**EXERCISE**
Reproduce each of the entries below character for character, with the pictures left out.

**PROVIDED DATA**
++++++++++

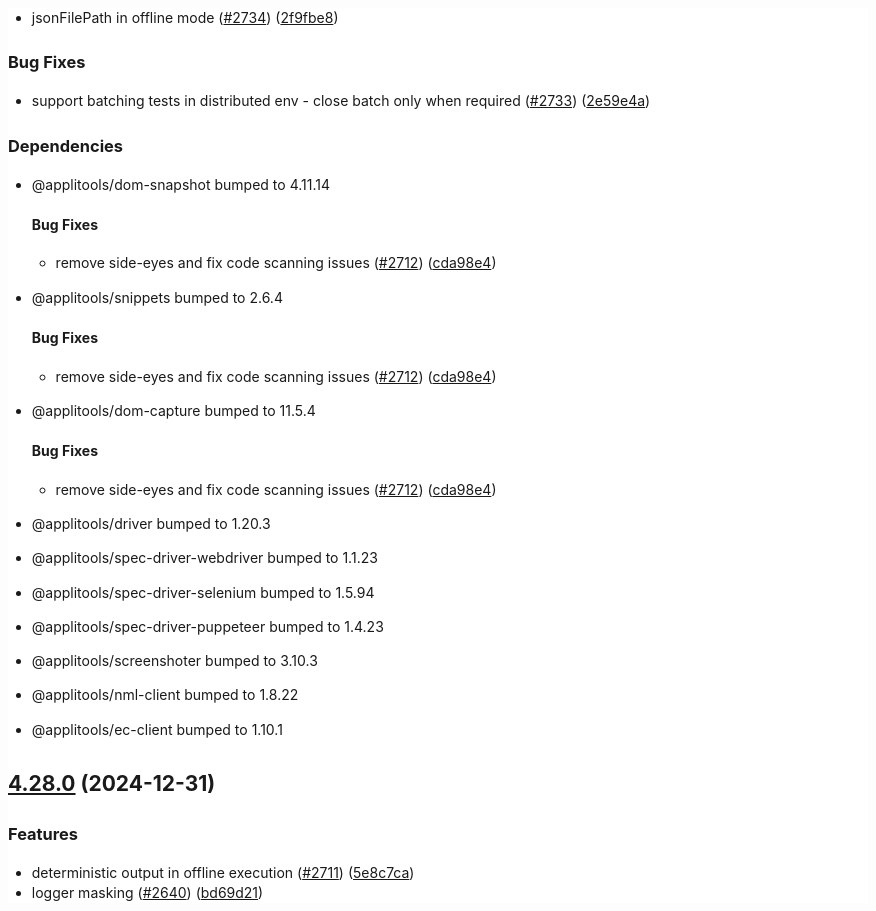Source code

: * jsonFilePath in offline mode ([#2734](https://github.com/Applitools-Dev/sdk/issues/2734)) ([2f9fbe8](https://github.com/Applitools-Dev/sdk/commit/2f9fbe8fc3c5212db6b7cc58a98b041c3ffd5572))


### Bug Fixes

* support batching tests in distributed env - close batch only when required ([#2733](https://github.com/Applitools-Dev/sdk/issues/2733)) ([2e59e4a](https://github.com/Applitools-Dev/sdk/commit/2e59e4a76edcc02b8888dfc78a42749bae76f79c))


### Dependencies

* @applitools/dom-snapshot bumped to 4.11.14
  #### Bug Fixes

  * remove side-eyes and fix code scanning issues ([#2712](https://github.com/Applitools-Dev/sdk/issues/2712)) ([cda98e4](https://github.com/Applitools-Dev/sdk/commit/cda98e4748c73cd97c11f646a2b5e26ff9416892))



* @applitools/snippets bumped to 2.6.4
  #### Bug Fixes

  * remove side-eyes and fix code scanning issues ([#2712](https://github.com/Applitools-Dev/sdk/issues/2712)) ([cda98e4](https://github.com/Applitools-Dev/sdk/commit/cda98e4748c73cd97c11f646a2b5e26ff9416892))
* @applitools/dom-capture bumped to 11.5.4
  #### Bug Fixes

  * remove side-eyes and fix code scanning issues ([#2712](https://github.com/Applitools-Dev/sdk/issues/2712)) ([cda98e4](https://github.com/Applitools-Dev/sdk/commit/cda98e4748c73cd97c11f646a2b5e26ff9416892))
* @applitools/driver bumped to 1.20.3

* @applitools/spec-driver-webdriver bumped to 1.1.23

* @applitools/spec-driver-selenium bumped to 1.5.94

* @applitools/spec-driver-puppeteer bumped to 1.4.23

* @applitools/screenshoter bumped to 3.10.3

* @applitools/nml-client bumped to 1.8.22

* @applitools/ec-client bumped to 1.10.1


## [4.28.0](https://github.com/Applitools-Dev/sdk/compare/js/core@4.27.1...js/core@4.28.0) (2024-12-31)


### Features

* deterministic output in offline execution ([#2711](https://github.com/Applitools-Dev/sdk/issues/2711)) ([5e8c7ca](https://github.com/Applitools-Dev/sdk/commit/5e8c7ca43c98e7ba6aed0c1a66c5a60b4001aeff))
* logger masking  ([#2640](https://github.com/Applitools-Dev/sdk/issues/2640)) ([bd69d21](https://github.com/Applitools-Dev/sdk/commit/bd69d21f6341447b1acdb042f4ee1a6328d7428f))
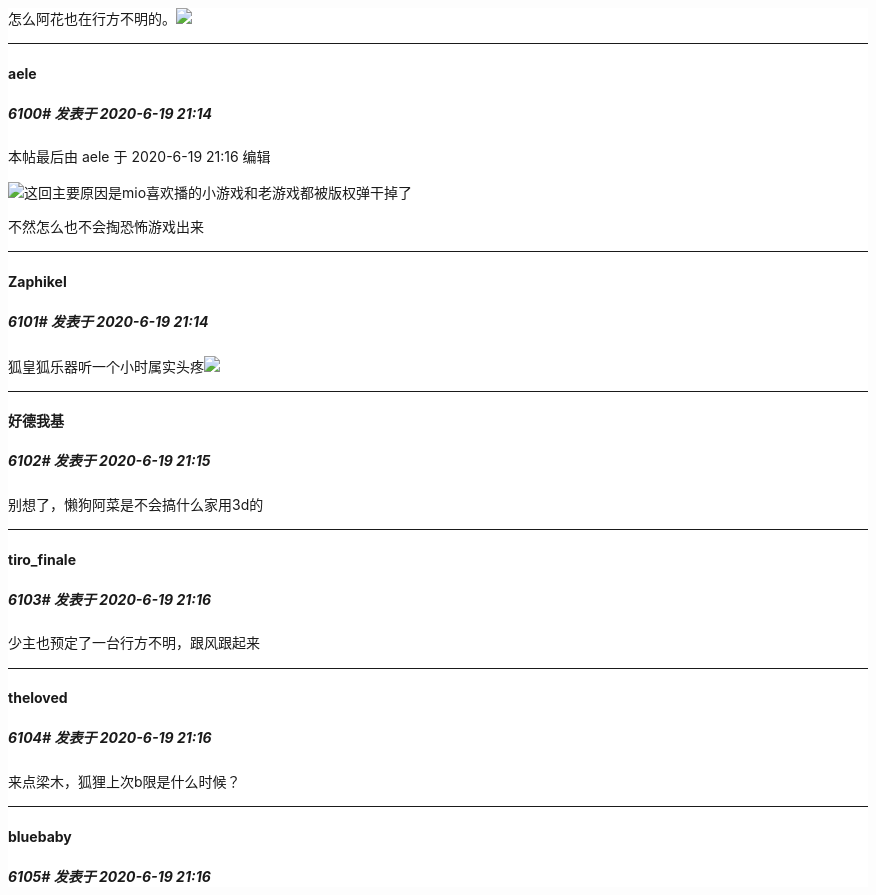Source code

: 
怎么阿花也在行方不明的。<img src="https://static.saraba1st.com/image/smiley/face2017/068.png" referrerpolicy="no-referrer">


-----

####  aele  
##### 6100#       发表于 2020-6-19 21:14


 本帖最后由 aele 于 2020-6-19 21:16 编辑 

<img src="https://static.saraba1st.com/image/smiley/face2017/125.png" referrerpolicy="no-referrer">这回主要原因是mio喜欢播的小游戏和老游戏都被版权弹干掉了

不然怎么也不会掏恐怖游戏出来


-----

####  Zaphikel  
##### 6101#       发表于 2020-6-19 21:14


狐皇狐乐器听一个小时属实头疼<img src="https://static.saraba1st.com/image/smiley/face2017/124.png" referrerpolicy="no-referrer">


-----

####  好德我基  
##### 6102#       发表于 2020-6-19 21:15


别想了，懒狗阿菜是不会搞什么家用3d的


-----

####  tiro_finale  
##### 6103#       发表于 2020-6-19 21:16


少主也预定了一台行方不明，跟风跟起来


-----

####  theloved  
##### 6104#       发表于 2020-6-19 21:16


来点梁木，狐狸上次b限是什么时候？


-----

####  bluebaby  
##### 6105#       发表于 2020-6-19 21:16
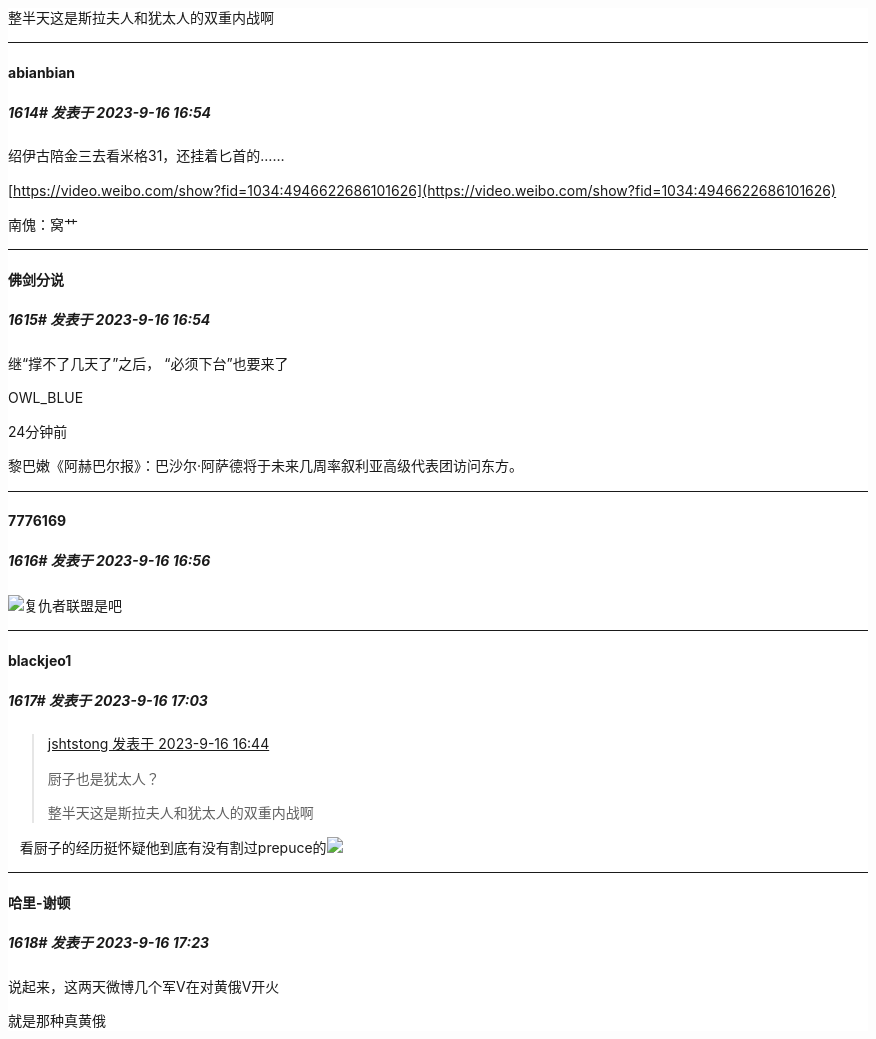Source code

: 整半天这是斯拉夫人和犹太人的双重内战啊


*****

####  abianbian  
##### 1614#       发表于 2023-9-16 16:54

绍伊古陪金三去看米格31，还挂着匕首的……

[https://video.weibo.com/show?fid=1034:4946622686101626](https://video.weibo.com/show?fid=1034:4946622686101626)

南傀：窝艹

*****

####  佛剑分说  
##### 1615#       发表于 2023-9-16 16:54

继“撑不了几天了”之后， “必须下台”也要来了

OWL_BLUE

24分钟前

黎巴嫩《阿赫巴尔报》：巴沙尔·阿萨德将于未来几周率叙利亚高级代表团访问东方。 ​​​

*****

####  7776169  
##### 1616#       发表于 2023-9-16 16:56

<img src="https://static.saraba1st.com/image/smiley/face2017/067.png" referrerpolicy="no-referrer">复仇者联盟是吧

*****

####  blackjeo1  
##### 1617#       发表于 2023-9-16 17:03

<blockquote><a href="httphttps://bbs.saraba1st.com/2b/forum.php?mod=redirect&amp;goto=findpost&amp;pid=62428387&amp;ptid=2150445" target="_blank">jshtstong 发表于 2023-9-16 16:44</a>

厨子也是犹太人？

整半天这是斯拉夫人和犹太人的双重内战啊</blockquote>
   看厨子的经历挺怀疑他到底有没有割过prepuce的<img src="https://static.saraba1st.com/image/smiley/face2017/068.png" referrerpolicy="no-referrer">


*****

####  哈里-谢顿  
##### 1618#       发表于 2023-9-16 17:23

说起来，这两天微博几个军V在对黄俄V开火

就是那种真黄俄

++++++++++

**OUTPUT FOR THIS EXERCISE**
Source code

: * jsonFilePath in offline mode ([#2734](https://github.com/Applitools-Dev/sdk/issues/2734)) ([2f9fbe8](https://github.com/Applitools-Dev/sdk/commit/2f9fbe8fc3c5212db6b7cc58a98b041c3ffd5572))


### Bug Fixes

* support batching tests in distributed env - close batch only when required ([#2733](https://github.com/Applitools-Dev/sdk/issues/2733)) ([2e59e4a](https://github.com/Applitools-Dev/sdk/commit/2e59e4a76edcc02b8888dfc78a42749bae76f79c))


### Dependencies

* @applitools/dom-snapshot bumped to 4.11.14
  #### Bug Fixes

  * remove side-eyes and fix code scanning issues ([#2712](https://github.com/Applitools-Dev/sdk/issues/2712)) ([cda98e4](https://github.com/Applitools-Dev/sdk/commit/cda98e4748c73cd97c11f646a2b5e26ff9416892))



* @applitools/snippets bumped to 2.6.4
  #### Bug Fixes

  * remove side-eyes and fix code scanning issues ([#2712](https://github.com/Applitools-Dev/sdk/issues/2712)) ([cda98e4](https://github.com/Applitools-Dev/sdk/commit/cda98e4748c73cd97c11f646a2b5e26ff9416892))
* @applitools/dom-capture bumped to 11.5.4
  #### Bug Fixes

  * remove side-eyes and fix code scanning issues ([#2712](https://github.com/Applitools-Dev/sdk/issues/2712)) ([cda98e4](https://github.com/Applitools-Dev/sdk/commit/cda98e4748c73cd97c11f646a2b5e26ff9416892))
* @applitools/driver bumped to 1.20.3

* @applitools/spec-driver-webdriver bumped to 1.1.23

* @applitools/spec-driver-selenium bumped to 1.5.94

* @applitools/spec-driver-puppeteer bumped to 1.4.23

* @applitools/screenshoter bumped to 3.10.3

* @applitools/nml-client bumped to 1.8.22

* @applitools/ec-client bumped to 1.10.1


## [4.28.0](https://github.com/Applitools-Dev/sdk/compare/js/core@4.27.1...js/core@4.28.0) (2024-12-31)


### Features

* deterministic output in offline execution ([#2711](https://github.com/Applitools-Dev/sdk/issues/2711)) ([5e8c7ca](https://github.com/Applitools-Dev/sdk/commit/5e8c7ca43c98e7ba6aed0c1a66c5a60b4001aeff))
* logger masking  ([#2640](https://github.com/Applitools-Dev/sdk/issues/2640)) ([bd69d21](https://github.com/Applitools-Dev/sdk/commit/bd69d21f6341447b1acdb042f4ee1a6328d7428f))
Source code

: 
怎么阿花也在行方不明的。<img src="https://static.saraba1st.com/image/smiley/face2017/068.png" referrerpolicy="no-referrer">


-----

####  aele  
##### 6100#       发表于 2020-6-19 21:14


 本帖最后由 aele 于 2020-6-19 21:16 编辑 

<img src="https://static.saraba1st.com/image/smiley/face2017/125.png" referrerpolicy="no-referrer">这回主要原因是mio喜欢播的小游戏和老游戏都被版权弹干掉了

不然怎么也不会掏恐怖游戏出来


-----

####  Zaphikel  
##### 6101#       发表于 2020-6-19 21:14


狐皇狐乐器听一个小时属实头疼<img src="https://static.saraba1st.com/image/smiley/face2017/124.png" referrerpolicy="no-referrer">


-----

####  好德我基  
##### 6102#       发表于 2020-6-19 21:15


别想了，懒狗阿菜是不会搞什么家用3d的


-----

####  tiro_finale  
##### 6103#       发表于 2020-6-19 21:16


少主也预定了一台行方不明，跟风跟起来


-----

####  theloved  
##### 6104#       发表于 2020-6-19 21:16


来点梁木，狐狸上次b限是什么时候？


-----

####  bluebaby  
##### 6105#       发表于 2020-6-19 21:16
Source code

: 整半天这是斯拉夫人和犹太人的双重内战啊


*****

####  abianbian  
##### 1614#       发表于 2023-9-16 16:54

绍伊古陪金三去看米格31，还挂着匕首的……

[https://video.weibo.com/show?fid=1034:4946622686101626](https://video.weibo.com/show?fid=1034:4946622686101626)

南傀：窝艹

*****

####  佛剑分说  
##### 1615#       发表于 2023-9-16 16:54

继“撑不了几天了”之后， “必须下台”也要来了

OWL_BLUE

24分钟前

黎巴嫩《阿赫巴尔报》：巴沙尔·阿萨德将于未来几周率叙利亚高级代表团访问东方。 ​​​

*****

####  7776169  
##### 1616#       发表于 2023-9-16 16:56

<img src="https://static.saraba1st.com/image/smiley/face2017/067.png" referrerpolicy="no-referrer">复仇者联盟是吧

*****

####  blackjeo1  
##### 1617#       发表于 2023-9-16 17:03

<blockquote><a href="httphttps://bbs.saraba1st.com/2b/forum.php?mod=redirect&amp;goto=findpost&amp;pid=62428387&amp;ptid=2150445" target="_blank">jshtstong 发表于 2023-9-16 16:44</a>

厨子也是犹太人？

整半天这是斯拉夫人和犹太人的双重内战啊</blockquote>
   看厨子的经历挺怀疑他到底有没有割过prepuce的<img src="https://static.saraba1st.com/image/smiley/face2017/068.png" referrerpolicy="no-referrer">


*****

####  哈里-谢顿  
##### 1618#       发表于 2023-9-16 17:23

说起来，这两天微博几个军V在对黄俄V开火

就是那种真黄俄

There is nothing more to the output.